╭─ Excerto do texto
Data de leitura: 31-03-2024
a 07-04-2024 Nome: Luísa FRESTA
Ficha de leitura
Título: O
VENTO CONHECE O MEU NOME
Autor: Isabel
Allende[1]
Editora: Porto
Editora ©
Coleção/ Edição: -
Ano de publicação: 2023
Género literário: Romance
Tradução: Carla Ribeiro
Número de páginas: 268
Resumo: Em janeiro deste mesmo ano escrevi umas
notas sobre VIOLETA, o anterior romance de Isabel Allende. Tenho sempre alguma
dificuldade em separar-me de uma obra e de um autor, quando acabo de ler um
livro. Desta vez não foi diferente. Por esse motivo andei a adiar a leitura do
epílogo, temendo (e ao mesmo tempo desejando) encontrar algumas explicações e
soluções sobre questões que vinham sendo adiadas, como costuma acontecer com os
grandes narradores, até quase ao desfecho.
O VENTO
CONHECE O MEU NOME cativa desde o primeiro parágrafo. Ao longo dos vários
capítulos vamos conhecendo as personagens (por vezes pela sua própria voz), as
circunstâncias, sempre com períodos marcantes da História universal como pano de
fundo, como os primórdios e os despojos da II Guerra Mundial, na Europa. Isabel
Allende é uma escritora rigorosa que respeita a verdade histórica, malha sobre
a qual vai tecendo os seus enredos sempre muito convincentes, realistas e mesmo
assim surpreendentes e extraordinários.
╰─
╭─ Dados fornecidos
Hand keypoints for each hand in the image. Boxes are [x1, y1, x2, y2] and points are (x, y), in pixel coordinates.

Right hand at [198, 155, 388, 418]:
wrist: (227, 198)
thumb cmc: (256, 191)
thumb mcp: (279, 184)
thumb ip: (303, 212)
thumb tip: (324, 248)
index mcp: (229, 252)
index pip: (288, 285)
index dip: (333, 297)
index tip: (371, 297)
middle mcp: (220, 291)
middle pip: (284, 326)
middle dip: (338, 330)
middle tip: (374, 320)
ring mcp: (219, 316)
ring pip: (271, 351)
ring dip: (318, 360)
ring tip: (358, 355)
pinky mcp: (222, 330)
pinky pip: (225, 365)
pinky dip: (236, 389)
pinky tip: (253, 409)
╰─
╭─ Dados fornecidos
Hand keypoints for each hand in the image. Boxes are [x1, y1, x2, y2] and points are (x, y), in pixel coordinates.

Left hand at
╰─
╭─ Dados fornecidos
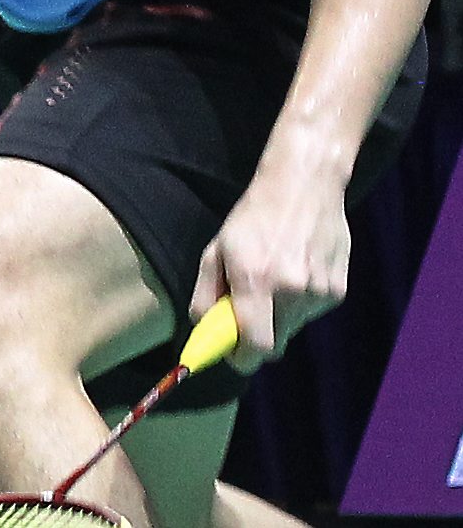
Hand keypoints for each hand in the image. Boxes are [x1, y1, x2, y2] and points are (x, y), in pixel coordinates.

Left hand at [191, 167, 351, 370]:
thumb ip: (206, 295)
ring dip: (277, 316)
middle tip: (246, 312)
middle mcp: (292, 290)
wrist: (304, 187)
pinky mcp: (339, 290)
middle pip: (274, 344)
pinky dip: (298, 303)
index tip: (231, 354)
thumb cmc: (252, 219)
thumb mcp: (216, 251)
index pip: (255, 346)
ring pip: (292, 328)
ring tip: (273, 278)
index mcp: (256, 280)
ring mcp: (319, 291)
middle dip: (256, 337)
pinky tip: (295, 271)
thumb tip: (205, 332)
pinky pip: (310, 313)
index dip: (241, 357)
╰─
## [Exercício]
Prossegue a ficha de leitura sobre o romance O Vento Conhece o Meu Nome a partir da última frase apresentada.

## [Resultado]
Quase nada
será verdade absoluta, mas quase tudo é possível e provável, recorrente, uma
quase transcrição de múltiplas realidades. Muitas vidas e acontecimentos se
escondem por trás das personagens e dos seus dramas familiares e sociais.
Romancear talvez seja a arte de contar verdades com mentiras. Os franceses
chamariam a isto uma “boutade” (um dito vivo, imprevisto, original, que
roça o paradoxo), mas é esse tipo de sensação que o romance sugere.
Isabel
Allende é uma romancista moldada pelo jornalismo e pelo ativismo social; e isso
fez dela, desde há muitas décadas, uma fabulosa narradora, muito atenta ao
pormenor, que não deixa nada ao acaso. Como narradora não julga nem opina de
forma descabida ou moralista, mas expõe, denuncia, esclarece. As opiniões,
caprichos, atitudes, excentricidades e linhas de conduta ficam por conta das suas
criaturas. Neste romance temos um leque riquíssimo, o “elenco” inclui várias
crianças e famílias vítimas de violências diversas, inomináveis. Do Holocausto
aos crimes silenciados, branqueados e perpetrados pelos Estados ou por bandos e
bandidos organizados, por eles protegidos e armados, atos coletivos ou
individuais que constituem vergonhas e tragédias humanitárias e deixam um rasto
de cinza e cicatrizes perpétuas. Crueldade que, infelizmente, se mantém e
aperfeiçoa cinicamente ainda nesta época que nos cabe viver, um pouco por todo
o mundo.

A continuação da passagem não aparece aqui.